[[ EXTRACT open ]]
Regulation Landscape

The FDA, EU, and other global medical device regulators are beginning to acknowledge this complexity. Of course, there was a time when these regulatory bodies did not have to concern themselves with medical devices as we know them today, much less internet-connected ones that may be reprogrammed to operate in an unintended manner. While we have discussed the set of common traits that tend to distinguish medical devices from other hardware in general, there remains a challenge in effectively evaluating these devices to be safe for use and therefore secure from attack given the variety of threats that they face.

Regulators have traditionally relied on post-market response to address most cybersecurity concerns – patching or recalling products as necessary. Recognizing that this can be expensive, skews incentives, and may be insufficient to address all security concerns, premarket guidance and requirements have more recently been a focus of regulation in the industry. Compliance of this nature presents a difficult trade-off of applying a general process to a diverse set of products and have it be effective enough. Usually this leads to a low bar to meet – a checklist step in QA just prior to product release. Of course, this is neither appropriate nor desirable in a market where the impact to the users/patients can be so significant.

A naive approach to objectively measuring device security is to focus on the final product – beginning with a set of requirements that can be applied to a broad set of devices based on a general threat model or profile developed by a standards body. This attempts to provide some fundamental measure of the security of the product and its users based on whether those requirements are met or not. The benefit to such a method is it avoids encumbering the OEM, keeping “security” and “certification” to a relatively known cost and effort to fit nicely in the development schedule running alongside QA.

Medical device regulation, such as that established in the FDA’s guidance for medical device security, predominantly takes a more comprehensive “show your work” approach like that of other burgeoning programs related to hardware security. This guidance defines a Secure Product Development Framework (SPDF), which includes many intersection points with the product development lifecycle – an initial risk assessment, ample architecture documentation, product security requirements, threat modeling, and informed testing. These can take months of effort instead of weeks to do properly, but more effectively account for the unique threats applicable to a connected health product and the appropriate controls to address them. Recently, the FDA has stated that 510(k), pre-market authorizations, and De Novo applications for medical device approval may be refused on the grounds of insufficient evidence of the product being secure, so it is important for manufacturers to take this seriously.

In 2019, the EU provided similar guidance to serve as a precursor to more explicit regulation. The MDR states the single mandatory requirement related to device security:

For devices that incorporate software or for software that are devices in themselves, the software shall be developed and manufactured in accordance with the state of the art taking into account the principles of development life cycle, risk management, including information security, verification and validation.

The requirement itself is vague, but the accompanying guidance clearly establishes a similarly high expectation regarding the assessment and control for the security threats posed to any prospective device.

Conclusion

Now, more than ever, medical devices present an interesting landscape of potential targets for security research. They are becoming more connected (and so more exposed to attack) and more capable of accomplishing amazing and life-changing healthcare outcomes for their users (and so more impactful if they are made to do otherwise). While these medical products often employ the same underlying technologies and hardware security principles as other IoT products the set of threats associated to the devices, their users, and their OEMs are often unique or significantly different. Regulators recognize this fast-changing environment and the need for intelligent, holistic, and qualitative secure development methodologies applied throughout the product lifecycle.
[[ EXTRACT closed ]]
**WORK ORDER 1**.
Summarize the regulation text in two sentences.
**WORK ORDER 2**.
In the regulation text, rewrite the part that opens with the words containing "In 2019, the" and closes with "any prospective device.", changing "requirement" to "rule".
[[ THE DATA open ]]
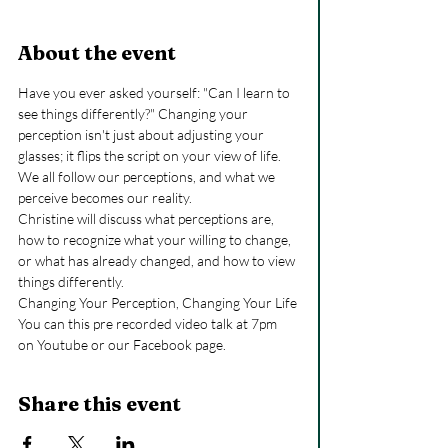
About the event
Have you ever asked yourself: "Can I learn to 
see things differently?" Changing your 
perception isn't just about adjusting your 
glasses; it flips the script on your view of life. 
We all follow our perceptions, and what we 
perceive becomes our reality.
Christine will discuss what perceptions are, 
how to recognize what your willing to change, 
or what has already changed, and how to view 
things differently.
Changing Your Perception, Changing Your Life
You can this pre recorded video talk at 7pm 
on Youtube or our Facebook page.
Share this event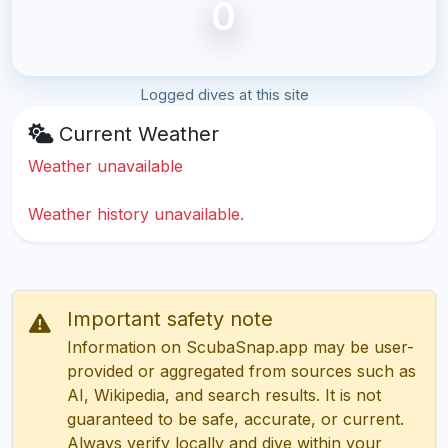
0
Logged dives at this site
Current Weather
Weather unavailable
Weather history unavailable.
Important safety note
Information on ScubaSnap.app may be user-
provided or aggregated from sources such as
AI, Wikipedia, and search results. It is not
guaranteed to be safe, accurate, or current.
Always verify locally and dive within your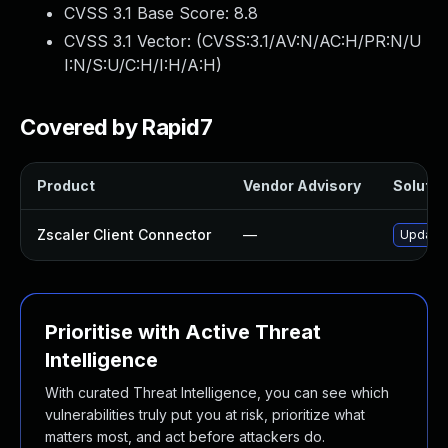
CVSS 3.1 Base Score:
8.8
CVSS 3.1 Vector: (
CVSS:3.1/AV:N/AC:H/PR:N/U
I:N/S:U/C:H/I:H/A:H
)
Covered by Rapid7
Product
Vendor Advisory
Solution
Zscaler Client Connector
—
Update Z
Prioritise with Active Threat
Intelligence
With curated Threat Intelligence, you can see which
vulnerabilities truly put you at risk, prioritize what
matters most, and act before attackers do.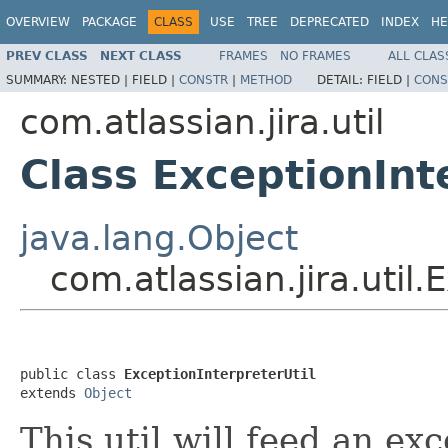
OVERVIEW
PACKAGE
CLASS
USE
TREE
DEPRECATED
INDEX
HE
PREV CLASS
NEXT CLASS
FRAMES
NO FRAMES
ALL CLAS
SUMMARY:
NESTED |
FIELD |
CONSTR
|
METHOD
DETAIL:
FIELD |
CONS
com.atlassian.jira.util
Class ExceptionInt
java.lang.Object
com.atlassian.jira.util.
public class 
ExceptionInterpreterUtil
extends 
Object
This util will feed an e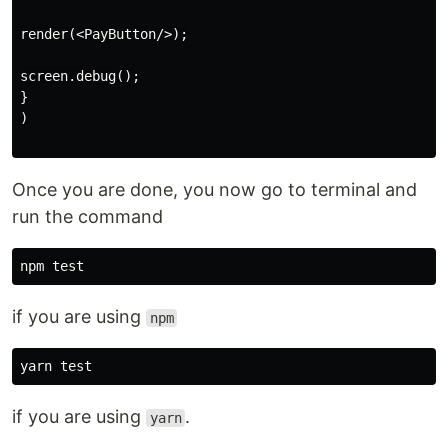
render(<PayButton/>);

screen.debug();

}

)

Once you are done, you now go to terminal and
run the command
if you are using
npm
if you are using
.
yarn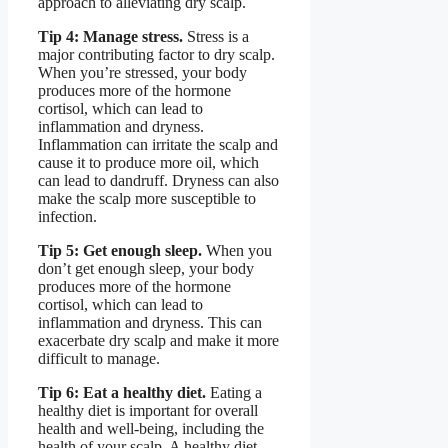
approach to alleviating dry scalp.
Tip 4: Manage stress.
Stress is a
major contributing factor to dry scalp.
When you’re stressed, your body
produces more of the hormone
cortisol, which can lead to
inflammation and dryness.
Inflammation can irritate the scalp and
cause it to produce more oil, which
can lead to dandruff. Dryness can also
make the scalp more susceptible to
infection.
Tip 5: Get enough sleep.
When you
don’t get enough sleep, your body
produces more of the hormone
cortisol, which can lead to
inflammation and dryness. This can
exacerbate dry scalp and make it more
difficult to manage.
Tip 6: Eat a healthy diet.
Eating a
healthy diet is important for overall
health and well-being, including the
health of your scalp. A healthy diet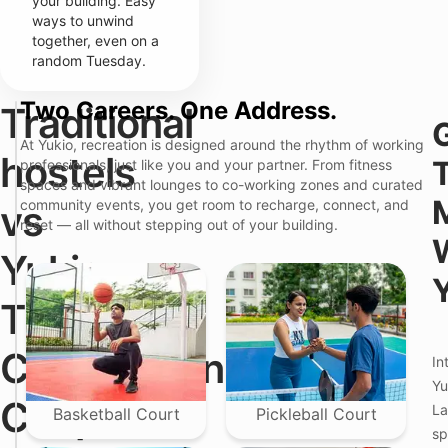
your building. Easy
ways to unwind
together, even on a
random Tuesday.
Two Careers. One Address.
Traditional
W
T
h
r
At Yukio, recreation is designed around the rhythm of working
a
a
Y
hostels
professionals, just like you and your partner. From fitness
t
d
u
spaces and vibrant lounges to co-working zones and curated
Y
i
k
o
t
i
community events, you get room to recharge, connect, and
vs
u
i
o
reset — all without stepping out of your building.
'
o
—
r
n
P
Yukio:
e
a
r
A
l
e
c
H
m
The
t
o
i
u
s
u
a
t
m
Comparison
In
l
e
C
l
l
o
Yu
y
s
l
Couples
La
T
i
i
Basketball Court
Pickleball Court
r
n
v
sp
a
W
i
[[ THE DATA closed ]]
**ANSWER AREA 1**.
Medical device regulators such as the FDA and the EU have traditionally relied on post-market patching and recalls for cybersecurity, but they now focus more on premarket guidance and requirements. The FDA's guidance defines a Secure Product Development Framework that takes a comprehensive "show your work" approach across the product development lifecycle, and the EU's MDR, though its single mandatory security requirement is vague, comes with guidance that sets a similarly high expectation.

**ANSWER AREA 2**.
In 2019, the EU provided similar guidance to serve as a precursor to more explicit regulation. The MDR states the single mandatory rule related to device security:

For devices that incorporate software or for software that are devices in themselves, the software shall be developed and manufactured in accordance with the state of the art taking into account the principles of development life cycle, risk management, including information security, verification and validation.

The rule itself is vague, but the accompanying guidance clearly establishes a similarly high expectation regarding the assessment and control for the security threats posed to any prospective device.